======== Source text ========

You are expected to put out your triangle(s) on other roads however.

We carry triangles and high viz jackets in our car as well - which now rarely leaves UK. After all, if it is a sensible precaution against being hit by a lorry in Europe then the same must apply in UK !

G


----------



## Broom (Oct 8, 2007)

Hi Geenie

Don't forget the Hubby or no Bonking for you, mind you have heard a lot about those Frenches. :wink: 


Have a good un

Broooooooooooooooomm


----------



## greenasthegrass (Oct 27, 2007)

Brooooom darlink I don't bonk am happily married!

:wink: 

Greenie


----------



## carolgavin (May 9, 2005)

Things for to add to list,

1. Postcard for Carol from chunnel
2. Postcard for Carol from calais
3. Postcard for Carol from any other french type place wot you can get postcards in!!

======== Material ========

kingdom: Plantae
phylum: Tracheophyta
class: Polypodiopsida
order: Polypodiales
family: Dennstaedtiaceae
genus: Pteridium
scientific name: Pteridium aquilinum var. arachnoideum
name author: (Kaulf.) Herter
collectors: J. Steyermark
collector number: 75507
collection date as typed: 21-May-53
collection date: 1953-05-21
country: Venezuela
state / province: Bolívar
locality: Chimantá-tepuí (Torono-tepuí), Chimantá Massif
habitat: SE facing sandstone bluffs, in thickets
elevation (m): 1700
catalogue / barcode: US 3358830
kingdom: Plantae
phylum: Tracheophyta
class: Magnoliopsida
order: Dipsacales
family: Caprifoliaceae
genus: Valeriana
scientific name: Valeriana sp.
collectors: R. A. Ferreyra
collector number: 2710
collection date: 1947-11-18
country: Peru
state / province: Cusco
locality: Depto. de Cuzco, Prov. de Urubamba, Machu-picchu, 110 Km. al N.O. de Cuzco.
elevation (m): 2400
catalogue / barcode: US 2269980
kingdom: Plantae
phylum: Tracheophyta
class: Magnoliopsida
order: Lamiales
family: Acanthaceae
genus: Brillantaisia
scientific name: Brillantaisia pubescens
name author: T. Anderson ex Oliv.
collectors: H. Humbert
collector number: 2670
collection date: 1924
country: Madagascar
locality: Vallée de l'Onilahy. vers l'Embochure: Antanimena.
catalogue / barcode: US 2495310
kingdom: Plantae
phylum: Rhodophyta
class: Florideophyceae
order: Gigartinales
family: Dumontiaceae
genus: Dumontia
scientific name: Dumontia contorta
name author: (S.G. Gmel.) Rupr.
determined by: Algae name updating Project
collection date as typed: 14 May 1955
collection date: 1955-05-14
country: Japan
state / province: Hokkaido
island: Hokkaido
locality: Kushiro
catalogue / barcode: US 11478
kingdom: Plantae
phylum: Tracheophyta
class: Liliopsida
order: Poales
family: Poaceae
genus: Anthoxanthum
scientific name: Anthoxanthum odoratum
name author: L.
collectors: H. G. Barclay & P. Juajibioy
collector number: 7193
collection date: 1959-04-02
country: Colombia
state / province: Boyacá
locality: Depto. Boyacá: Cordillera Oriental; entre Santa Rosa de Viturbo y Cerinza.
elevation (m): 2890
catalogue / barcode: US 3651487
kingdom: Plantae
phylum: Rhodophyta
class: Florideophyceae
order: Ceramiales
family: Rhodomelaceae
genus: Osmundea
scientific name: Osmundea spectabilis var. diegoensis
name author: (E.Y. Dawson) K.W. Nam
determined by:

========

Requests:
1) In the forum thread, what does the writer carry in the car along with triangles?
2) In the forum thread, substitute "truck" for "lorry" and reproduce the passage starting with "We carry triangles" and going on through "(Oct 8, 2007)".

Task solutions:
1) High viz jackets.

2)
We carry triangles and high viz jackets in our car as well - which now rarely leaves UK. After all, if it is a sensible precaution against being hit by a truck in Europe then the same must apply in UK !

G


----------



## Broom (Oct 8, 2007)